E.tv has signed off on a tender for the control system for digital terrestrial television.

E.tv has signed off on a tender for the conditional access system for the set-top boxes South Africans will need to receive digital terrestrial television signals and now only the SABC board needs to do the same before the country can move forward with long-delayed digital migration.

But there’s confusion about whether the conditional access system, also known as the control system, will even be used in digital set-top boxes after communications minister Dina Pule told parliament last week that she intended reviewing the policy.

Pule told parliament that reassessing government’s position on the control system could help expedite the roll-out of digital television.
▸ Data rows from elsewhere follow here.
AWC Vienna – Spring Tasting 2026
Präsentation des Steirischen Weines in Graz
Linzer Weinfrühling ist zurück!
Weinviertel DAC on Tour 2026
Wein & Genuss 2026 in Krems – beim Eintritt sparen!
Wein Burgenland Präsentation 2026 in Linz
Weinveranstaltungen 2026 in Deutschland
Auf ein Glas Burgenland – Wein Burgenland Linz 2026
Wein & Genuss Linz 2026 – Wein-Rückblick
E.tv chief operating officer Bronwyn Keene-Young says the broadcaster “is not certain what to make of the minister’s statements” and will “need to understand the reasons behind this before commenting further”.

“In this regard, we assume that a government notice will be published in the event of any change to the current policy,” she says. “In the meantime, e.tv has signed off on the set-top box control tender and it is currently pending approval by the SABC board, whereafter the tender documents can be issued.”

SABC spokesman Kaiser Kganyago could not be reached for comment.

The control system can be used to prevent government-subsidised set-top boxes from being used outside South Africa’s borders, but critics have suggested the additional cost offsets any potential benefits.

The International Telecommunication Union (ITU) has set a deadline of mid-June 2015 for countries to complete digital migration. After the deadline, analogue broadcast signals will no longer enjoy ITU protection from cross-border interference.

South Africa looks increasingly unlikely to meet this deadline, which is concerning for the telecoms industry, which urgently wants access to the spectrum that will be freed up through migration.

In addition to wanting access to larger swathes of spectrum to offer next-generation mobile broadband, operators argue the spectrum bands used by TV broadcasters are well suited to providing broadband to rural and underserviced areas.

In May 2012, Pule instructed state-owned Sentech to manage the control system. E.tv successfully challenged the minister’s move in Johannesburg’s high court, arguing that the minister had overstepped legal boundaries in determining that Sentech would manage the system.

Pule initially threatened to appeal the court’s decision but later backed down. It subsequently emerged that Sentech had not requested that it be responsible for the conditional access system.